Inger nimmt Eleseus mit sich hinein, gibt ihm allerlei Sachen, womit er auf dem Boden spielen kann, und legt sich selbst zu Bett. Ihre Stunde war gekommen. Sie ist die ganze Zeit bei vollem Bewußtsein, gibt auf Eleseus acht, läßt ihren Blick über die Wiege hinschweifen und sieht auf die Uhr an der Wand. Sie schreit nicht, bewegt sich kaum; ein Kampf geht in ihren Eingeweiden vor sich, eine Last gleitet plötzlich von ihr ab. Fast im selben Augenblick hört sie ein fremdes Geschrei in ihrem Bett, ein liebes Stimmchen weint. Und jetzt hat Inger keine Ruhe mehr, sie richtet sich auf und schaut an sich hinunter. Was sieht sie? Ihr Gesicht wird im selben Augenblick aschgrau und starr, ohne Ausdruck und Verstand, ein Ächzen wird laut, ein so unnatürliches, so erschütterndes, wie ein Heulen aus ihrem Innersten heraus.
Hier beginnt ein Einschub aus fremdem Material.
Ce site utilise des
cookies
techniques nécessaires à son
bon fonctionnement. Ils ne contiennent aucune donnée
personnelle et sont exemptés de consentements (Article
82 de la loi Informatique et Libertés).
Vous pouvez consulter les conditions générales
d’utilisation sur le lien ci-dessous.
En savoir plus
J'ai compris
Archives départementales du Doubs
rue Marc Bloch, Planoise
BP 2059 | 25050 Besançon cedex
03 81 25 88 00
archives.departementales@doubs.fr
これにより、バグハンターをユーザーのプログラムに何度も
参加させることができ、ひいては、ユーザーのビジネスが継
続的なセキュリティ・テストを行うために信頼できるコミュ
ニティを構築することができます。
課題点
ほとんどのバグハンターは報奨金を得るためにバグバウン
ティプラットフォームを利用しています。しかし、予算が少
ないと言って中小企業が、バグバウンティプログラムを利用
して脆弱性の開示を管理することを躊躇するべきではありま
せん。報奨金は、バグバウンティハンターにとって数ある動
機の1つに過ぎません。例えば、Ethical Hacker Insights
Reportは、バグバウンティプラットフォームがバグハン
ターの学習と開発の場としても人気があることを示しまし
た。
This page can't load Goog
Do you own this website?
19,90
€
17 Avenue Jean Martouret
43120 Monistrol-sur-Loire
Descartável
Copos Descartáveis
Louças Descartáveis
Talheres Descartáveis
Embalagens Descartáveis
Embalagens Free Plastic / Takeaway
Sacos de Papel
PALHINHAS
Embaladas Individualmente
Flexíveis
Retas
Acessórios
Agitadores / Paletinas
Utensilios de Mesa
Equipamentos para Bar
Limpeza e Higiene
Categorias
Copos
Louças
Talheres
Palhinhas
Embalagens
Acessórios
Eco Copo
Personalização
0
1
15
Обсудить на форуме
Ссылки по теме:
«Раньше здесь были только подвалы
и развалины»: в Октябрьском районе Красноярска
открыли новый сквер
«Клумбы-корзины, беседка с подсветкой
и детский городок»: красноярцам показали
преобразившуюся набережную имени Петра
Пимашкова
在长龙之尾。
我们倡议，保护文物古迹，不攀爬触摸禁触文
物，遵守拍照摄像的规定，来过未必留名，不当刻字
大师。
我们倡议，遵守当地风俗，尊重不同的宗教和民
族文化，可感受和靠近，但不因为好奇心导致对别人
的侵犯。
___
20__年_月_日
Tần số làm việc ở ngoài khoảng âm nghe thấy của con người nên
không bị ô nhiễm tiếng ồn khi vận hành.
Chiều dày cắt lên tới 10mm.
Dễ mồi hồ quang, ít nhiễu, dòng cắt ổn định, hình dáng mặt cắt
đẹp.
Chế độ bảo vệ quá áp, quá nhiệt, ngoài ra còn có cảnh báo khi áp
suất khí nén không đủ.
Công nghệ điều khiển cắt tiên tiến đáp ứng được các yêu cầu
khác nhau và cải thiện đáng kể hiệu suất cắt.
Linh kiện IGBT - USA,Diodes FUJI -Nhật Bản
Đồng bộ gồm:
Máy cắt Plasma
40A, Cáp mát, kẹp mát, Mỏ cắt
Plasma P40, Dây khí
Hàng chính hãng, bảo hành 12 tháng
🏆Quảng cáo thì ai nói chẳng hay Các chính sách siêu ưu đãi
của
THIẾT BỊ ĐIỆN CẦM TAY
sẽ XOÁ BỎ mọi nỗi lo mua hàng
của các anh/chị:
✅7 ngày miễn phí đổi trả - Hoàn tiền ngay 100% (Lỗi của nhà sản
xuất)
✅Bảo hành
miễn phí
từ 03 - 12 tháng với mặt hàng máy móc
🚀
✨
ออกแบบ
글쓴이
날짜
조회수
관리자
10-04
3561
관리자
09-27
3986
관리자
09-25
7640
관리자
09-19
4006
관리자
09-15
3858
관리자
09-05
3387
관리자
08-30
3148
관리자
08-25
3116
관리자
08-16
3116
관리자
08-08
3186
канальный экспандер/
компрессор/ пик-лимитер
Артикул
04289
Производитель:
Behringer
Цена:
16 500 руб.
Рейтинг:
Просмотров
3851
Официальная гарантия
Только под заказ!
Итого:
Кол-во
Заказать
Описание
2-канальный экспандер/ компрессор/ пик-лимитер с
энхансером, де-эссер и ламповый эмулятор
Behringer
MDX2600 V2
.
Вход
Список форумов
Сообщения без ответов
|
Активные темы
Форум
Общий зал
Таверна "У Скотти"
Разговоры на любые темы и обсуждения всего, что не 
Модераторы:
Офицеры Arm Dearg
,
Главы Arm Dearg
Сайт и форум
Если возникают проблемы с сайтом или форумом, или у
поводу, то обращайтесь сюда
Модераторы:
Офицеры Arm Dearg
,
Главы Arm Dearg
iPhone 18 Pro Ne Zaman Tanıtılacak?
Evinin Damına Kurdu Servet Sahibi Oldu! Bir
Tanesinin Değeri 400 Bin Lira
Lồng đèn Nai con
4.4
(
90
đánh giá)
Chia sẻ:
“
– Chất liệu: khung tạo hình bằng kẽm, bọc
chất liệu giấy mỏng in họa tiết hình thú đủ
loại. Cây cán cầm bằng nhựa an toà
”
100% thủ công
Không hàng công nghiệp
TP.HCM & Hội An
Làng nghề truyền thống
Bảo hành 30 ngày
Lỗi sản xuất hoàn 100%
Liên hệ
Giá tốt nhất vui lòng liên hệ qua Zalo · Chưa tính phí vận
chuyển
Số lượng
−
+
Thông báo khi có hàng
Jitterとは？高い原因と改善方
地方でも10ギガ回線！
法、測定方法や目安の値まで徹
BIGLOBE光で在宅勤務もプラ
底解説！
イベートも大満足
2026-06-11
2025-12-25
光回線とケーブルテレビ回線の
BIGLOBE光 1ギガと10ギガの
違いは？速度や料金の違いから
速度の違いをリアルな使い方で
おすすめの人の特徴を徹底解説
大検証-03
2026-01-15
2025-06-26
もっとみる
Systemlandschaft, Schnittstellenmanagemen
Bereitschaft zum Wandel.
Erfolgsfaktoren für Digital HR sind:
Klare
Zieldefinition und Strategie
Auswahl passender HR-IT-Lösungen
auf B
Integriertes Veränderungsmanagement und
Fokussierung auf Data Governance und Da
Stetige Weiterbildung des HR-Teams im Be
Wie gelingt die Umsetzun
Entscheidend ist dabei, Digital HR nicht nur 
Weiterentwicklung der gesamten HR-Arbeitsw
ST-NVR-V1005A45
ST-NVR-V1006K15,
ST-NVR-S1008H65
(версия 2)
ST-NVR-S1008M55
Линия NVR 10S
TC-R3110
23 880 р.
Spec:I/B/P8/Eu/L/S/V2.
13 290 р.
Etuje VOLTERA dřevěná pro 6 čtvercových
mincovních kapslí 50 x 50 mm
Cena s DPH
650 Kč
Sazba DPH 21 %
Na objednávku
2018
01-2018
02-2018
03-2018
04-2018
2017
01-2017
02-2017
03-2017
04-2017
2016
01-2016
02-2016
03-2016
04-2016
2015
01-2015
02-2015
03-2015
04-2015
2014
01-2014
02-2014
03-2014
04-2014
Sie sinkt zurück. Eine Minute vergeht, sie hat keine Ruhe, das Weinen im Bett wird lauter, sie richtet sich wieder auf und schaut — ach Gott, das schlimmste von allem, ohne Gnade, und das Kind ist überdies ein Mädchen!

Isak konnte vielleicht noch nicht eine halbe Meile weit gekommen sein, und es war jetzt kaum eine Stunde vergangen, seit er den Hof verlassen hatte. In zehn Minuten war das Kind geboren und umgebracht ...

Am dritten Tag kehrte Isak zurück; er führte einen mageren, halb verhungerten Stier, der kaum vorwärts kommen konnte, an der Leine, deshalb war er so lange unterwegs gewesen.

Wie ist es gegangen? fragte Inger, und doch war sie selbst recht gedrückt und krank.

Oh, es war ganz leidlich gegangen. Ja, ja, während der letzten halben Meile war der Stier allerdings wild geworden. Isak hatte ihn anbinden und Hilfe aus dem Dorfe holen müssen. Als er zurück kam, hatte der Stier sich losgerissen, und sie hatten ihn lange suchen müssen. Na, es war ja alles noch gut abgelaufen. Der Händler, der Schlachtvieh für die Stadt aufkaufte, hatte gut bezahlt. — Und da ist nun der neue Stier, sagte Isak, bring die Kinder heraus und seht ihn euch an!

Das gleiche Interesse für jedes neue Stück Vieh. Inger betrachtete den Stier, befühlte ihn und fragte nach dem Preis. Klein-Sivert durfte auf seinem Rücken sitzen. — Es tut mir leid um den großen Stier, sagte Inger, er war so glänzend und brav! Wenn sie ihn jetzt nur ordentlich abschlachten!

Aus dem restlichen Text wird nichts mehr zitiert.